江戸時代のエンタメ小説「黄表紙(きびょうし)」。全ページ絵入りで、当時の人々を笑わせ楽しませた“江戸のコミック”とも言われる本です。

その中には、吉原遊廓を舞台にした作品や、遊女の姿を生き生きと描いたものが数多くあります。艶やかな浮世絵とはまた違い、黄表紙はコメディや風刺を交えながらも、遊廓の裏側や遊女たちの日常をリアルに伝えてくれる貴重な史料とも言えるでしょう。

今回は、そんな「吉原と遊女」が登場する黄表紙の名作を3つピックアップしてご紹介。当時のレイアウトそのままに、すべて現代語訳で全文読める『黄表紙のぞき』シリーズにも収録しています。

当時の人から見たリアルな吉原の世界と、そこに生きた遊女たちの素顔を、江戸の笑いとともに覗いてみませんか?

📚黄表紙って何?という方はこちらの記事も合わせてどうぞ👇




🔎吉原と遊女を描いた黄表紙作品

1. 作者・京伝が妻から聞いた吉原の舞台裏『九界十年色地獄(くがいじゅうねんいろじごく)』

八朔の日(家康が江戸城に入場した日)は白無垢を着る決まり。残暑厳しい中、汗だくになりながら道中する遊女/『九界十年色地獄』国立国会デジタルコレクションより

作者・山東京伝は生涯に二度、遊女を妻にしています。
一度目の妻・菊園から聞いた吉原の舞台裏を描き、彼女たちの苦しみを伝えようとしたのがこの『九界十年色地獄』という作品。
残暑厳しいなか白無垢を着て「つららのごとく」汗を流しながら道中する花魁や、遣り手(スタッフ)の折檻、無体な客、生理の日は風呂に入れず自費で浴びる行水…。そんな辛い日々のなか仏のように後光が差して見えるのは身請けしてくれる大金持ち。
「通人ぶって遊女をだまして遊ぶ奴こそ野暮という」
京伝の妻への深い愛情や、貧しいから売られただけだという遊女への本質を突く理解が、黄表紙というユーモラスな枠組みの中で描かれます。

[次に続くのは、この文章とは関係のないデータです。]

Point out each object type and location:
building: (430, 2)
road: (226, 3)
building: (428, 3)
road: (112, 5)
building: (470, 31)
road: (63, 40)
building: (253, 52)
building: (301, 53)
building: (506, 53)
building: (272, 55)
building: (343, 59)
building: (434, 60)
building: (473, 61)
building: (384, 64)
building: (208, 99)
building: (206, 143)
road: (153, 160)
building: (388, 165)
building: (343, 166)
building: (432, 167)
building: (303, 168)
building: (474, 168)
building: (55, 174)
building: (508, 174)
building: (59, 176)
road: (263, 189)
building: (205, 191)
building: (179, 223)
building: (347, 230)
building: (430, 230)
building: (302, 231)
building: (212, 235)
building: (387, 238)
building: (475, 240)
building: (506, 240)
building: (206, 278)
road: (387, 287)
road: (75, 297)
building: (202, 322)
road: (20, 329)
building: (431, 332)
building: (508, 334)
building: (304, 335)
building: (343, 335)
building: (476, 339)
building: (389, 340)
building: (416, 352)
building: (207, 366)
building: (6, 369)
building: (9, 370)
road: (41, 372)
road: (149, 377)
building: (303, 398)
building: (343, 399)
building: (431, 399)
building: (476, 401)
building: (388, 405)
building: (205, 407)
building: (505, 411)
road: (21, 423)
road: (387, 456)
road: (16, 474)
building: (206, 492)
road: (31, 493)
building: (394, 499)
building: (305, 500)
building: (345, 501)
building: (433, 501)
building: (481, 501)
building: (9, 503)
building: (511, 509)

2. 悪玉に手をとられ吉原通いが止まらない!『心学早染草(しんがくはやぞめぐさ)』

若旦那を吉原へ誘う悪魂たち。黄表紙らしい戯画的表現で、江戸の色町遊びと人間心理を突く(『心学早染草』/国立国会デジタルコレクションより)


現在も「悪玉コレステロール」などといわれる、悪玉善玉のその元になったのがこの作品。
神様に善魂を入れてもらってすくすく良い子に育った若旦那。しかし善魂の気が緩んだすきに、すぐさま悪魂が若旦那の心を乗っ取ってしまいます。
悪魂に押され手を引かれ、吉原通いが止まらなくなる若旦那。行こか戻ろか、ここが思案のしどころ思案橋。
とうとう悪玉に善玉はやられてしまい、若旦那は悪の道へまっさかさま…。この若旦那のようになってはならぬと、教訓が込められた作品です。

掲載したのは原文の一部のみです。